著者
丸山 久美子
出版者
聖学院大学
雑誌
聖学院大学論叢 = The Journal of Seigakuin University (ISSN:09152539)
巻号頁・発行日
no.6, pp.141-162, 1994-01

20世紀末今日、地球規模での社会的病理現象が多発し、「病める青年」が増加していると言われる。特に、日本における現代青年は戦後以来、平和のうちに物質的豊かさを満喫し、安眠を貪り、いつのまにか「飽食の時代」の社会的落とし子となり、彼らの背中に世界が抱える大きな重荷が負わされるまでになった。世界の歴史を繙くとき、文明の成熟は、常にこのような「飽食の時代」を招来し、滅び行くという運命的経過を辿っている。漫然とした危機意識や社会不安の潜在的感情が日本の青年のうちにどのような形で形成され、日常生活の中に浸透しているのであろうか。現代の若者を代表すると思われる20才未満の男女大学生の様々な現代の世相を反映する多くの社会病理現象に関する態度や意見を調査し、彼らの危機意識を分析した。
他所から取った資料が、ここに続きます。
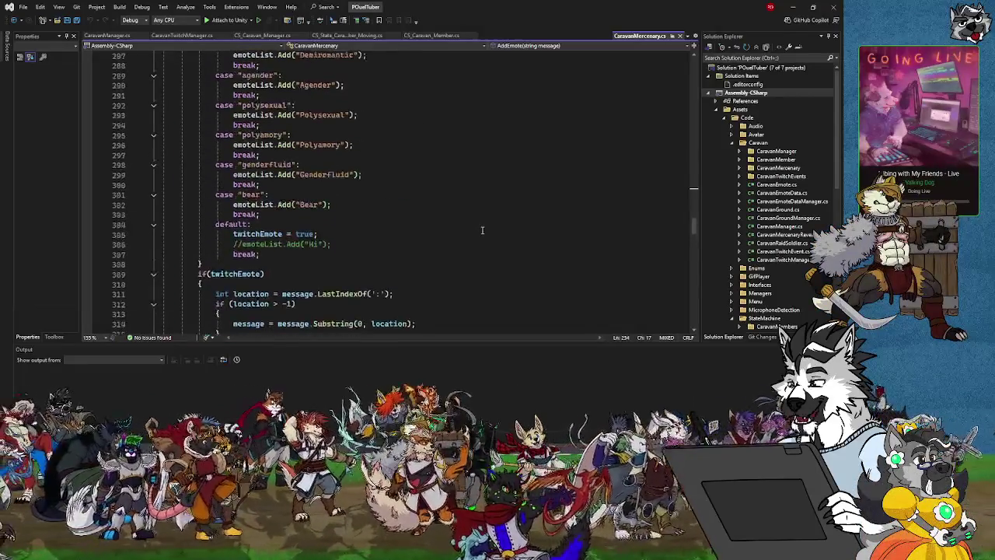
scroll(482, 233, up, 12)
その結果、彼らは様々な社会現象にたいして、「自然環境破壊現象(地球の温暖化、オゾン層の破壊、森林伐採における生態系の破壊、複合汚染の拡大など)」、「人的環境汚染(麻薬公害、核施設の故障による放射能漏れ、エイズの蔓延、ホームレス人口の増加など)」、「時代的流行現象(性別越境社会、男女両性具有時代の到来、アルコール中毒患者の広域化(女性、若年)、新興宗教の氾濫、不法就労外国人の増加など)」の3側面からなる危機意識を持ち、男女差が大きいということが理解された。